Mundschutze werden inszeniert wie die Auslagen in Miederwarengeschäften. Keck und lasziv winden sich die Bänder. Es kommt, was kommen musste. Der Mund-Nasen-Schutz ist sexualisiert. Eben das ist ja das entsetzlich Öde am Kapitalismus: dass die gesellschaftlichen Reflexe, die er provoziert, so vorhersehbar sind. Ist es nicht albern? Ich finde Hygiene sollte prüde sein.
Nie hätte ich gedacht, wie wohltuend ich einmal die Hemdsärmeligkeit empfinden würde, selbst die von Herrn Hirmsel von Trinkhalle Hirmsel.
In den Beraterstäben der Behörden überschätzt man in diesen Tagen das Talent der Menschen, einfache Bastelarbeiten selbst zu verrichten, und so ist der Mund-Nasen-Schutz von Herrn Hirmsel eben ein zerrissenes Geschirrtuch, dass mittels Haushaltsgummis irgendwie am Schädel zu befestigen ist oder sein sollte. Herr Hirmsel ist der Mann mit der geschirrtüchernen Maske. Er ist ein Rebell wider die Verfeinerung, er entzieht sich den Kategorien, er ist frei.
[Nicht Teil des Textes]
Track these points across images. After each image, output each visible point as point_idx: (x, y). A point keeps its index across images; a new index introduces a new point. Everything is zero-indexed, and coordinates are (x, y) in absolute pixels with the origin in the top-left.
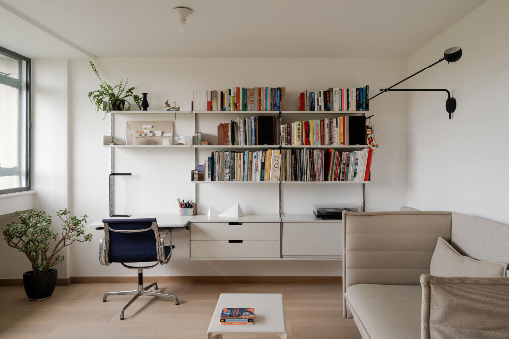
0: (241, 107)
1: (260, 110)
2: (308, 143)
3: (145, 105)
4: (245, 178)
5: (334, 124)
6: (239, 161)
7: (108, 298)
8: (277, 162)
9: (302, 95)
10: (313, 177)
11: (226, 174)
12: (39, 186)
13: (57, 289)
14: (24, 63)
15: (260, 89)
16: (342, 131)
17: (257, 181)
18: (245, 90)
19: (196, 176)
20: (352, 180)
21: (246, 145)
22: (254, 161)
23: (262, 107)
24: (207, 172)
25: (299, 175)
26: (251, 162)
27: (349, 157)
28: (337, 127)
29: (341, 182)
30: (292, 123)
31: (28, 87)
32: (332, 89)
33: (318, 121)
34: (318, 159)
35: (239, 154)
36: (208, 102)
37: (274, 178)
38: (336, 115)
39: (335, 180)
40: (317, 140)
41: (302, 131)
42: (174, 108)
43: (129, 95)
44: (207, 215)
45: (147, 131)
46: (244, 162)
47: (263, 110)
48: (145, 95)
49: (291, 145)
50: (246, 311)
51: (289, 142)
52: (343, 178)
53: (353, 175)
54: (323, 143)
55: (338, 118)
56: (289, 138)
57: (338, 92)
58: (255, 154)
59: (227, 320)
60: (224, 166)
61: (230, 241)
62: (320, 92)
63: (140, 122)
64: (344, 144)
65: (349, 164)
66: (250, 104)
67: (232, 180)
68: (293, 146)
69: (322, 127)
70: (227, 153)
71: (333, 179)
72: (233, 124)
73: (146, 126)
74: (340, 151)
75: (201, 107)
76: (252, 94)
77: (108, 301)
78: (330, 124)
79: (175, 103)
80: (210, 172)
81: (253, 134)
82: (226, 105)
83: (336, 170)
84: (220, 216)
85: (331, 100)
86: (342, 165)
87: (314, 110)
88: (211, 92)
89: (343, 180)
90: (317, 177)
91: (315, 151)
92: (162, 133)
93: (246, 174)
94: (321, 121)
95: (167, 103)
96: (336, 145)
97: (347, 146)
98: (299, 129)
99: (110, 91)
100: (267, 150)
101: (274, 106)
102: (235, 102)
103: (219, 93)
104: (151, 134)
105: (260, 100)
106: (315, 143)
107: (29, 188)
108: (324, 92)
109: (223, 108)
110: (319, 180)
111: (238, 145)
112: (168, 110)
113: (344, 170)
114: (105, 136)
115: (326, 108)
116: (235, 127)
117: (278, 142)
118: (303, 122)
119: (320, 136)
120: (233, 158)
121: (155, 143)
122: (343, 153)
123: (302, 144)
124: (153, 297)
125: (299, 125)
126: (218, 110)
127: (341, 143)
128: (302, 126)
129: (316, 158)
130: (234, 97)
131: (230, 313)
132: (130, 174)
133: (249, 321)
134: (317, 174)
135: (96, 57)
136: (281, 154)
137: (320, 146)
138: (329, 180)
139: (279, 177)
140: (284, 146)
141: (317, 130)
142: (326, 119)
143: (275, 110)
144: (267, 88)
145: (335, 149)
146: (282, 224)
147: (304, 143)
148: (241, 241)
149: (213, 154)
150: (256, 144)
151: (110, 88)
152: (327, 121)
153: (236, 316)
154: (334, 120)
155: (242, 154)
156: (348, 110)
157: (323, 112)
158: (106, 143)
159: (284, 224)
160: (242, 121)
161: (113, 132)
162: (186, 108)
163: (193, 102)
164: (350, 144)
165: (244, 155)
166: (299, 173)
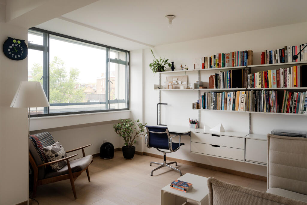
0: (221, 65)
1: (233, 66)
2: (267, 86)
3: (173, 68)
4: (223, 108)
5: (288, 72)
6: (219, 98)
7: (152, 164)
8: (243, 99)
9: (263, 54)
10: (269, 109)
11: (212, 106)
12: (132, 108)
13: (135, 156)
14: (127, 53)
15: (233, 53)
16: (295, 76)
17: (230, 110)
18: (224, 55)
19: (195, 106)
20: (302, 113)
21: (224, 88)
22: (228, 98)
23: (235, 64)
24: (201, 104)
25: (258, 108)
26: (227, 99)
27: (299, 96)
28: (290, 74)
29: (292, 114)
30: (256, 73)
31: (129, 64)
32: (286, 47)
33: (275, 71)
34: (273, 97)
35: (219, 94)
36: (202, 64)
37: (241, 109)
38: (290, 66)
39: (287, 112)
40: (274, 84)
41: (262, 78)
42: (185, 69)
43: (166, 64)
44: (203, 128)
45: (174, 82)
46: (222, 99)
47: (235, 66)
48: (173, 63)
49: (254, 87)
50: (186, 184)
51: (253, 85)
52: (294, 111)
53: (303, 109)
54: (278, 85)
55: (291, 68)
56: (253, 83)
57: (292, 49)
58: (229, 93)
59: (173, 186)
60: (211, 101)
61: (213, 146)
62: (277, 51)
63: (172, 77)
64: (296, 86)
65: (299, 101)
66: (227, 63)
67: (215, 109)
68: (256, 88)
69: (278, 74)
70: (212, 93)
71: (285, 111)
72: (217, 75)
73: (174, 79)
74: (292, 92)
75: (199, 67)
76: (228, 57)
77: (153, 166)
78: (285, 72)
79: (186, 66)
80: (203, 104)
81: (229, 81)
82: (213, 65)
83: (288, 105)
84: (211, 130)
85: (286, 55)
86: (293, 102)
87: (272, 63)
88: (204, 58)
89: (294, 113)
90: (272, 110)
91: (271, 92)
92: (182, 82)
93: (223, 106)
94: (277, 70)
95: (182, 66)
96: (289, 87)
97: (299, 88)
98: (260, 77)
99: (157, 63)
100: (236, 91)
101: (243, 63)
102: (218, 62)
103: (209, 58)
104: (176, 83)
105: (233, 60)
106: (272, 85)
107: (128, 109)
108: (280, 50)
109: (211, 67)
110: (274, 112)
111: (219, 88)
112: (182, 70)
113: (295, 106)
114: (155, 85)
115: (281, 61)
116: (218, 78)
117: (245, 86)
118: (263, 72)
119: (276, 81)
120: (216, 96)
121: (179, 88)
122: (294, 93)
123: (262, 86)
124: (171, 169)
125: (260, 74)
126: (208, 68)
127: (294, 86)
128: (262, 75)
129: (271, 96)
130: (217, 59)
131: (177, 183)
132: (167, 104)
133: (185, 190)
134: (272, 108)
135: (154, 46)
136: (245, 93)
137: (276, 88)
138: (282, 111)
139: (244, 109)
140: (249, 88)
141: (274, 77)
142: (281, 69)
143: (244, 65)
144: (238, 52)
145: (287, 90)
146: (245, 139)
147: (264, 86)
148: (219, 146)
149: (204, 94)
150: (231, 88)
151: (158, 61)
152: (282, 70)
153: (178, 185)
154: (288, 69)
155: (221, 94)
156: (300, 61)
157: (279, 64)
158: (155, 88)
159: (247, 139)
160: (222, 73)
161: (160, 83)
162: (191, 68)
163: (195, 65)
164: (302, 86)
165: (222, 94)
166: (258, 106)
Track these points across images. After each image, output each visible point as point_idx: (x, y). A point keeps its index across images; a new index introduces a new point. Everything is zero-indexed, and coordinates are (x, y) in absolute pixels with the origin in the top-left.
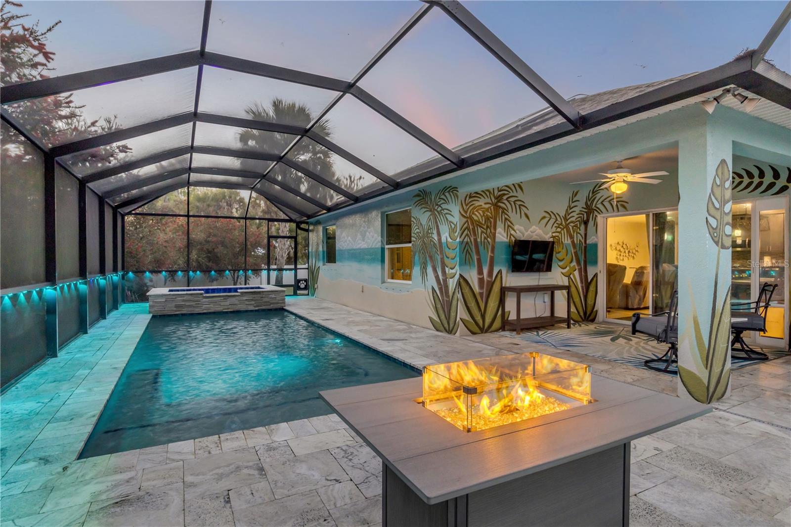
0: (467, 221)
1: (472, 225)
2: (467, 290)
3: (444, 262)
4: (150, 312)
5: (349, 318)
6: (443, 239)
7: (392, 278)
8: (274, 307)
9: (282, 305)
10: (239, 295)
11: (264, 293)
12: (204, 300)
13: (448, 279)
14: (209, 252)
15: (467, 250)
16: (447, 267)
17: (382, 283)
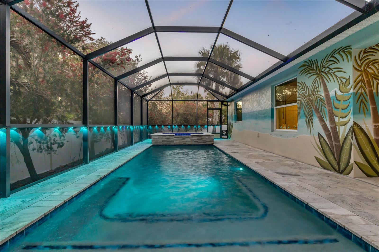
0: (362, 74)
1: (366, 78)
2: (361, 136)
3: (333, 112)
4: (152, 143)
5: (249, 152)
6: (332, 94)
7: (279, 128)
8: (208, 144)
9: (212, 143)
10: (191, 137)
11: (203, 136)
12: (175, 138)
13: (337, 127)
14: (185, 118)
15: (362, 100)
16: (337, 116)
17: (272, 131)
In modischen Kategorien gesprochen ist Herr Hirmsel weder sexy noch cute; es ist nicht unverschämt, das zu sagen. Der Mund-Nasen-Schutz, den Herr Hirmsel trägt, macht ihn allenfalls zum modischen rule breaker. Damit meine ich aber keine frechen ästhetischen Grenzüberschreitungen, die kommende Saison begierig von fashion victims nachgeäfft werden. Nein, Herr Hirmsel ist rule breaker im plumpen, ja, im bedenklichen Sinne: Er trägt den Mund-Nase-Schutz zwar, jedoch bevorzugt mit den Händen. »Das Dingen nervt«, sagt Herr Hirmsel. »Außerdem stört’s beim Rauchen. Hab’s probiert, geht gar nicht.«
Hoppla! Geht-gar-nicht ist wiederum Fachvokabular der Modewelt, ich kenne es von Gesine Stabroth. Aber Herr Hirmsel betont »geht-gar-nicht« auf der ersten Silbe, nicht auf der zweiten. Es sind solche Feinheiten, die den Unterschied machen, in der Mode und in der Rebellion gegen sie.